Our rooms are part of a compound that we share with three other families. Next door is Jacinta, a single mom with a little son whose dad is married to another woman, but who visits on his motorcycle sometimes under cover of night. Across the courtyard is a woman that everyone calls Cousin, who is very nice. She and I have polite-fights every night when I go to wash the dishes ("Oh are these your pots?Please go ahead." "No, I have more dishes than you, you go first"). We also have another set of neighbors who earned everyone's ire recently when their failure to pay the bill resulted in our water being cut off for almost 2 weeks. They are now in the process of covertly moving their things out bit by bit when nobody else is around.

Our compound has a shared courtyard with a sink for washing dishes, clotheslines, and various containers for holding water. Even having lived here for a month, I invariably use the wrong bucket ("Why didn'tyou tell me I was washing dishes in the laundry bucket?") and I swear that at night people come and mix them all around just to confuse me. We also share a bathroom with our neighbors; it has a tap and a toilet. It recently occurred to me that I have managed to move into the Tanzanian equivalent of a dorm.

As for Christmas, our kids went home for the holidays for three weeks, my boss went on vacation, and no volunteers were around, so I was largely on my own.

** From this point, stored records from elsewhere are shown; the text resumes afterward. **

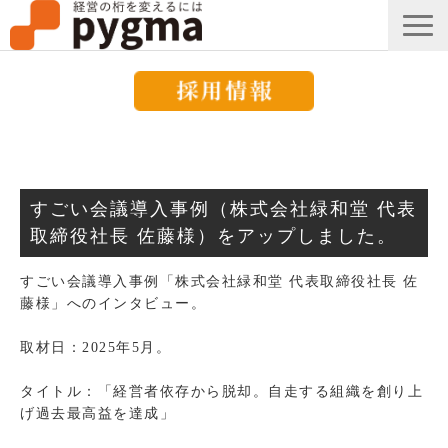
すごい会議とは？
メッセージ
すごい会議導入事例（株式会社緑和堂 代表
導入事例一覧
取締役社長 佐藤様）をアップしました。
組織改革コラム
すごい会議導入事例「株式会社緑和堂 代表取締役社長 佐
藤様」へのインタビュー。
ピグマのブログ
取材日：2025年5月。
セミナー
お知らせ
タイトル：「経営者依存から脱却。自走する組織を創り上
げ過去最高益を達成」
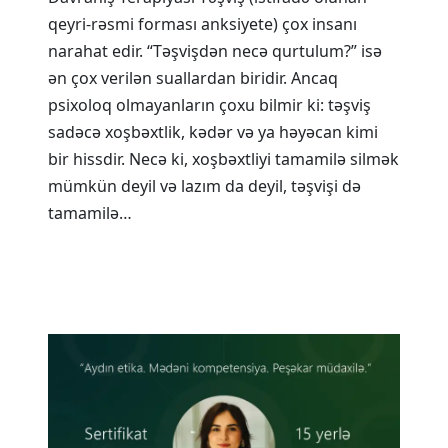
qeyri-rəsmi forması anksiyete) çox insanı
narahat edir. “Təşvişdən necə qurtulum?” isə
ən çox verilən suallardan biridir. Ancaq
psixoloq olmayanların çoxu bilmir ki: təşviş
sadəcə xoşbəxtlik, kədər və ya həyəcan kimi
bir hissdir. Necə ki, xoşbəxtliyi tamamilə silmək
mümkün deyil və lazım da deyil, təşvişi də
tamamilə…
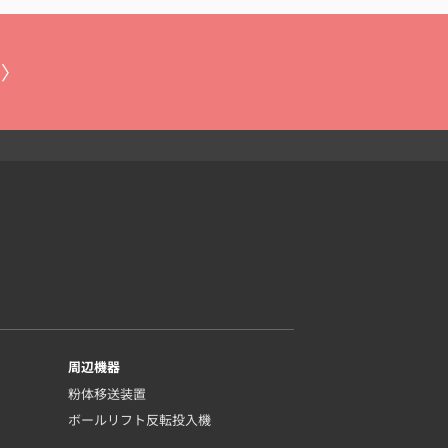
 〉
周辺機器
粉体移送装置
ボールリフト反転投入機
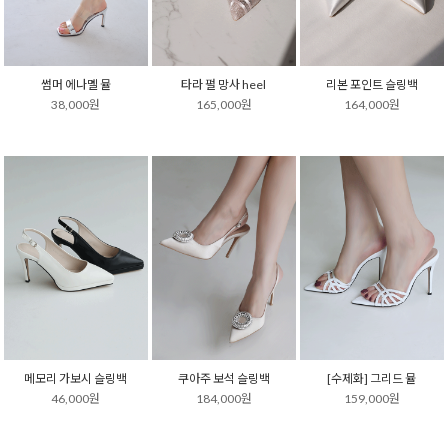
썸머 에나멜 뮬
타라 펄 망사 heel
리본 포인트 슬링백
38,000원
165,000원
164,000원
메모리 가보시 슬링백
쿠아주 보석 슬링백
[수제화] 그리드 뮬
46,000원
184,000원
159,000원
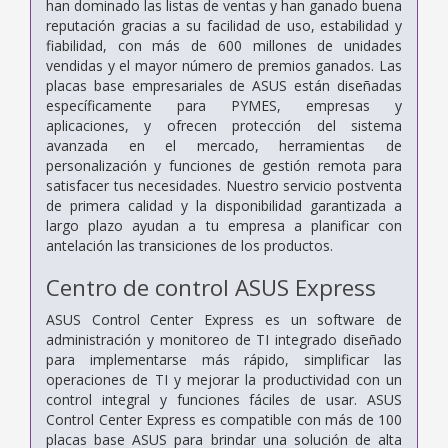
han dominado las listas de ventas y han ganado buena
reputación gracias a su facilidad de uso, estabilidad y
fiabilidad, con más de 600 millones de unidades
vendidas y el mayor número de premios ganados. Las
placas base empresariales de ASUS están diseñadas
específicamente para PYMES, empresas y
aplicaciones, y ofrecen protección del sistema
avanzada en el mercado, herramientas de
personalización y funciones de gestión remota para
satisfacer tus necesidades. Nuestro servicio postventa
de primera calidad y la disponibilidad garantizada a
largo plazo ayudan a tu empresa a planificar con
antelación las transiciones de los productos.
Centro de control ASUS Express
ASUS Control Center Express es un software de
administración y monitoreo de TI integrado diseñado
para implementarse más rápido, simplificar las
operaciones de TI y mejorar la productividad con un
control integral y funciones fáciles de usar. ASUS
Control Center Express es compatible con más de 100
placas base ASUS para brindar una solución de alta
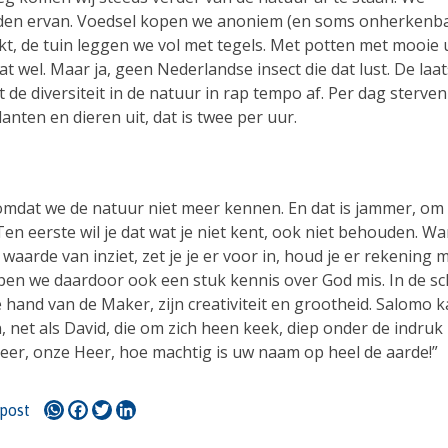
en ervan. Voedsel kopen we anoniem (en soms onherkenbaa
t, de tuin leggen we vol met tegels. Met potten met mooie
at wel. Maar ja, geen Nederlandse insect die dat lust. De laats
 de diversiteit in de natuur in rap tempo af. Per dag sterven 
anten en dieren uit, dat is twee per uur.
omdat we de natuur niet meer kennen. En dat is jammer, om
en eerste wil je dat wat je niet kent, ook niet behouden. W
waarde van inziet, zet je je er voor in, houd je er rekening 
pen we daardoor ook een stuk kennis over God mis. In de s
 hand van de Maker, zijn creativiteit en grootheid. Salomo 
, net als David, die om zich heen keek, diep onder de indruk
Heer, onze Heer, hoe machtig is uw naam op heel de aarde!”
WhatsApp
Facebook
Twitter
LinkedIn
 post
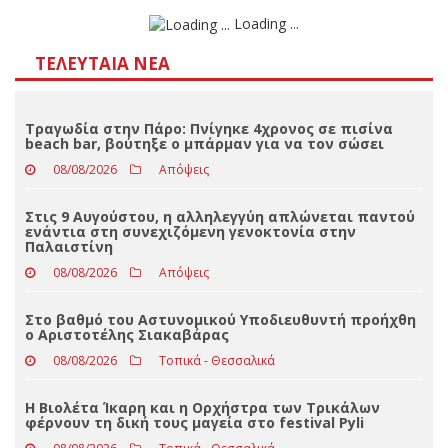
Αποτελέσματα
Loading ...
ΤΕΛΕΥΤΑΊΑ ΝΈΑ
Τραγωδία στην Πάρο: Πνίγηκε 4χρονος σε πισίνα
beach bar, βούτηξε ο μπάρμαν για να τον σώσει
08/08/2026
Απόψεις
Στις 9 Αυγούστου, η αλληλεγγύη απλώνεται παντού
ενάντια στη συνεχιζόμενη γενοκτονία στην
Παλαιστίνη
08/08/2026
Απόψεις
Στο βαθμό του Αστυνομικού Υποδιευθυντή προήχθη
ο Αριστοτέλης Σιακαβάρας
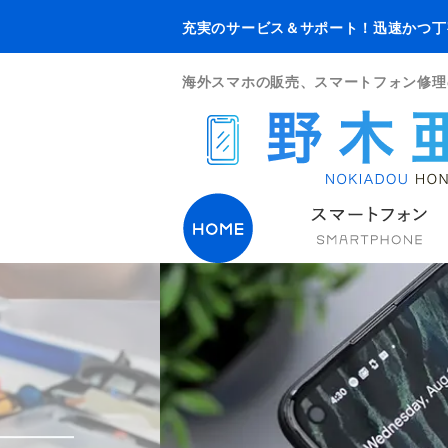
充実のサービス＆サポート！迅速かつ丁
海外スマホの販売、スマートフォン修理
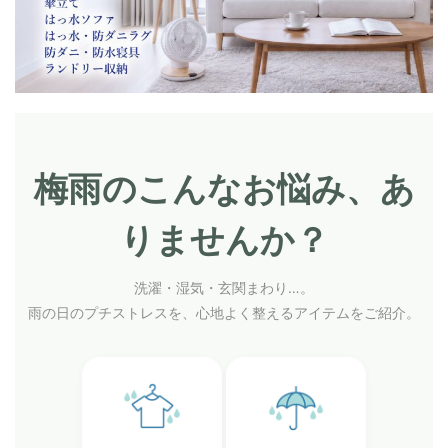
梅雨のこんなお悩み、あ
りませんか？
洗濯・湿気・玄関まわり…。
雨の日のプチストレスを、心地よく整えるアイテムをご紹介。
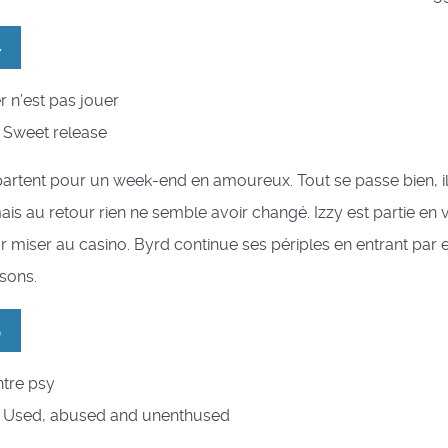
4
r n’est pas jouer
 : Sweet release
partent pour un week-end en amoureux. Tout se passe bien, i
ais au retour rien ne semble avoir changé. Izzy est partie e
 miser au casino. Byrd continue ses périples en entrant par e
sons.
5
ntre psy
l : Used, abused and unenthused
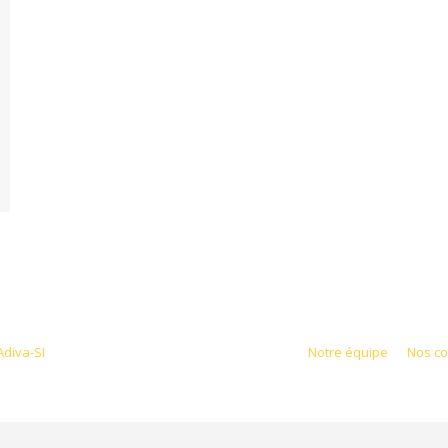
Adiva-SI
Notre équipe
Nos c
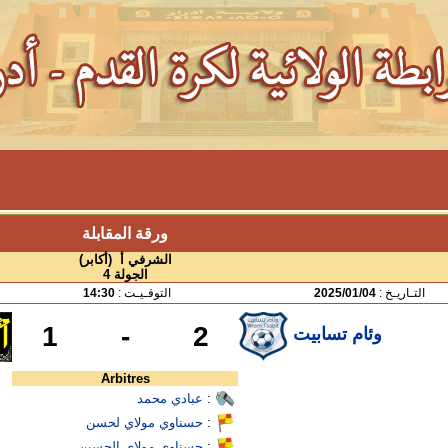
ورقة المقابلة
الشرفي أ (أكابر)
الجولة 4
التـاريـخ :
2025/01/04
التوقـيـت :
14:30
1
-
2
وئام تسابيت
Arbitres
:
عبادي محمد
:
حسناوي مولاي لحسن
:
حسناوي مولاي الحسين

Anticipating this, I had agreed to stay with one of the kids who didn't have a family to take him. So into our cramped two rooms entered 6-year-old Sharifu. I had had visions of him tagging along happily when I ran errands for work and coloring happily as I worked in my quiet office at school. But my boss forbade me from taking him to school when I told him we were going totown, he refused to go. So, during the day, I went to work, andSharifu played at my boss' house. In the afternoon I came home to find him completely filthy and usually having been robbed by some other child who did not have a white surrogate mother to buy him toys. I found it hard to predict his preferences (likes: my alarm clock, a Christmas service at "white people's church": dislikes: spaghetti marinara, dogs) and I was surprised to find myself arguing with my roommate over various aspects of child rearing. I was living like a single mother, albeit one with an extended African family, and it had its ups and downs.

Most importantly, Sharifu kept me company over the holidays. On Christmas Day, our little family opened presents—me, Genya, and Sharifu. My parents had sent me boxes of gifts that I had been surreptitiously shaking but not opening until the 25th. I loved all of them. Then we all dressed up in our very best clothes and went to church. I had had an outfit made for the occasion, Genya had a new hairdo, and Sharifu had shiny new shoes. Jacinta cooked a lavish lunch for the whole compound and I bought a round of sodas. The afternoon we whiled away, Sharifu with his new toys, me with my new books.

It was like at home, but not like at home at all. It was hard for me to imagine shopping malls all decked out and caroling in the cold and gingerbread, though I knew those things were there, all those thousands of miles away. It's been noticeably hotter the last few weeks, so that even though the air is dry the sun is almost unbearable from 10 am to 3 pm and the dust just hangs. The fruits in season now are mangoes and pineapples and tiny red plums. They are incredibly delicious, but certainly not like Christmas food at home. Talking to my family on the phone on Christmas made me want to trade in my dusty bare feet for warm socks and strangers talking about me in Swahili everywhere I go for my own family and being home, even if it was just for 24 hours.

New Year's Eve I stayed home with Sharifu. We fell asleep and woke to the sounds of my neighbors banging drums, singing, cracking homemade noisemakers and shouting to each other. Lying there in the dark, listening to them, I felt happy to be starting a new year here, even if it's not my home and even if I don't know where I will be when it ends.